Spain: Three and a half tonnes of chillies grown in a Segovia town

Maria was a frequent customer at the organic farming store run by Luis and Bea. Eventually, she decided to ask them a question: would they be willing to grow chillies? Yes, chillies; one of the most typical ingredients in Mexican cuisine and one that her husband, Roberto Ruiz, needed for his restaurant Punto MX. The proposal, which seemed crazy, went ahead and now Luis and Bea run four hectares of the crop in Navas de Oro, a town in Segovia with just 1,300 inhabitants. The entire production is organic and there is more than just chillies.

The project has been successful and production has skyrocketed. Last year, three and a half tonnes of chillies were produced. "We have too much," acknowledged the chef during a workshop held at the 16th edition of Reale Seguros Madrid Fusión, dedicated exclusively to this spicy food. How has the plan worked in Segovia? "By trial and error; there is no other way to find out what works and what doesn't. Moreover, we have other factors to take into account, such as the cold and the soil, which is not the same as in Mexico," explains the chef, the only one with a Michelin star Mexican restaurant outside the North American country.

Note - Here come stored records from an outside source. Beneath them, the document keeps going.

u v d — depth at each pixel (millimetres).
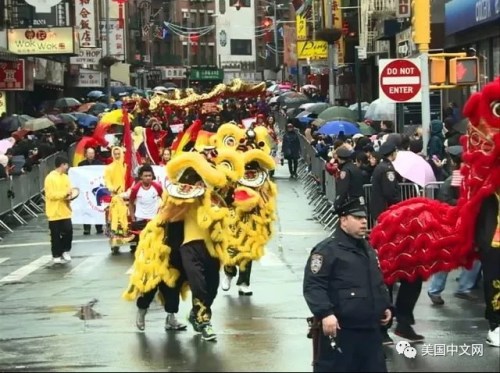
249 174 16281
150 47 124625
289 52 96438
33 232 28406
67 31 49375
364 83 59750
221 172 13289
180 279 13844
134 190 22688
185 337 13750
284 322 14641
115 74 85688
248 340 13422
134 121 37562
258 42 150875
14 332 14531
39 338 14031
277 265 20531
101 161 30141
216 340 13414
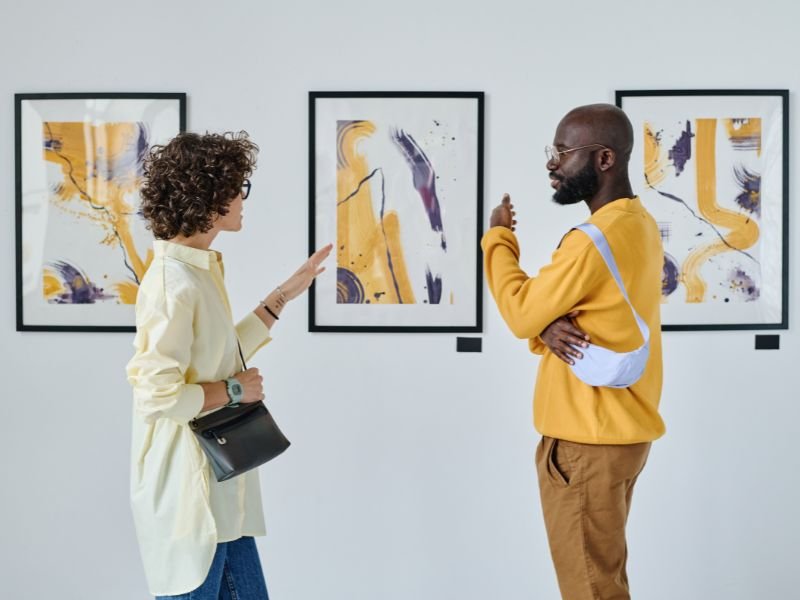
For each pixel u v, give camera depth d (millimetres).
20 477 2561
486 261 1965
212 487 1672
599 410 1826
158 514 1655
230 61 2512
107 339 2553
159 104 2508
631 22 2492
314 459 2549
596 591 1842
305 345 2543
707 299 2525
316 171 2508
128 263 2531
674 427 2555
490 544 2551
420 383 2539
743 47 2500
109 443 2561
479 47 2494
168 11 2510
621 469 1829
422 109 2490
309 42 2506
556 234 2516
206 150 1688
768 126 2496
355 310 2529
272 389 2547
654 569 2561
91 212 2523
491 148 2508
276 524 2557
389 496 2553
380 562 2557
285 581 2561
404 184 2506
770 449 2559
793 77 2506
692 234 2514
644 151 2498
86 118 2508
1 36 2520
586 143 1870
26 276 2535
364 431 2545
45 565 2561
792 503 2559
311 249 2518
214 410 1700
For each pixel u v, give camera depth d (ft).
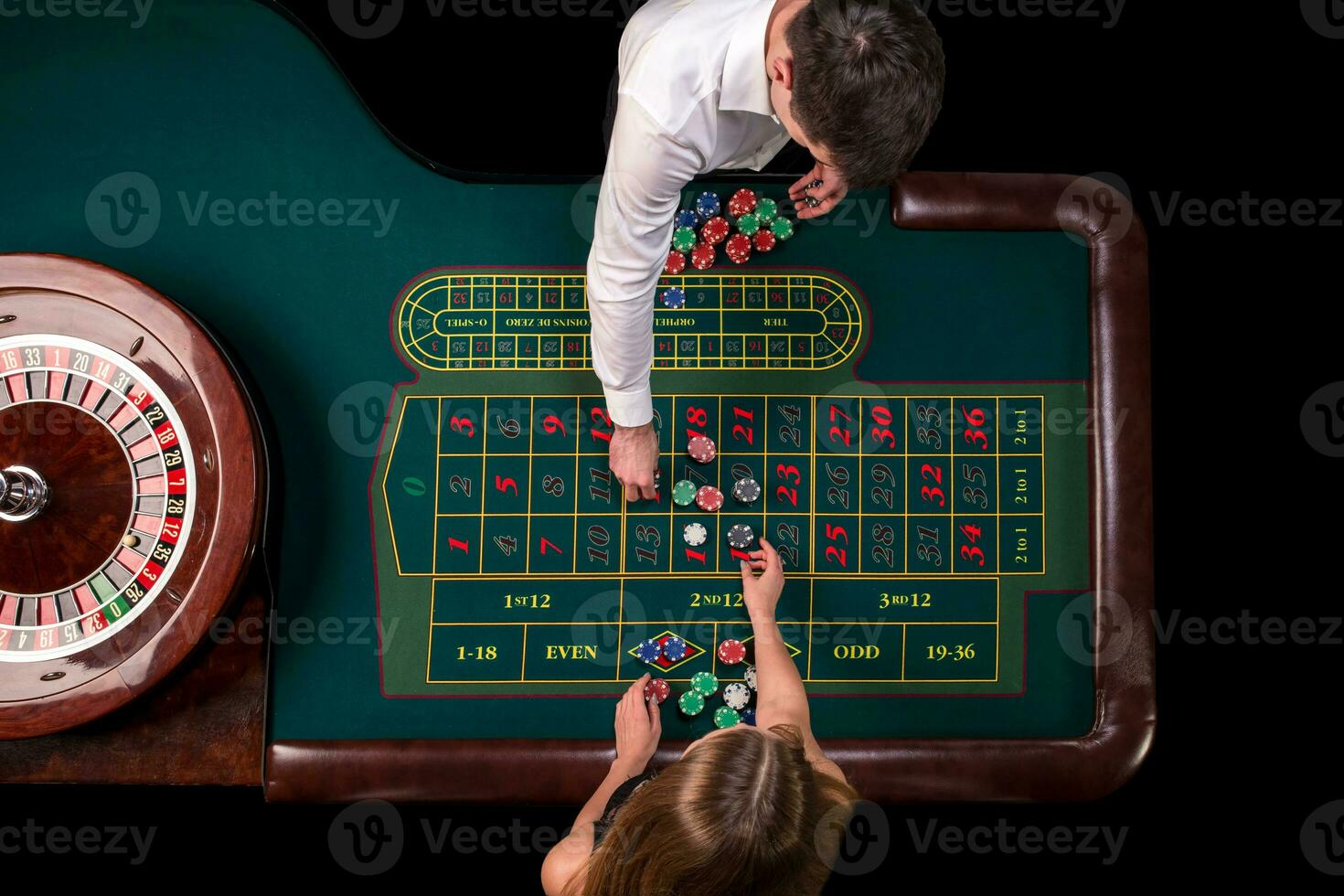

He explains that in Europe, chillies are famous and unknown at the same time. According to Ruiz, there are 320 different varieties; some in danger of extinction because they require a lot of dedication and are not commonly cultivated. But others, such as the Habanero, are better known. "This is the variety that I like the most, because it's the hottest and the one that has the best taste," he pointed out. Interestingly, the Habanero has been problematic for Segovian producers. The lack of sun has made it necessary for each plant to have its own lamp to allow them to grow. The chef hopes to be able to move them to the open ground by March.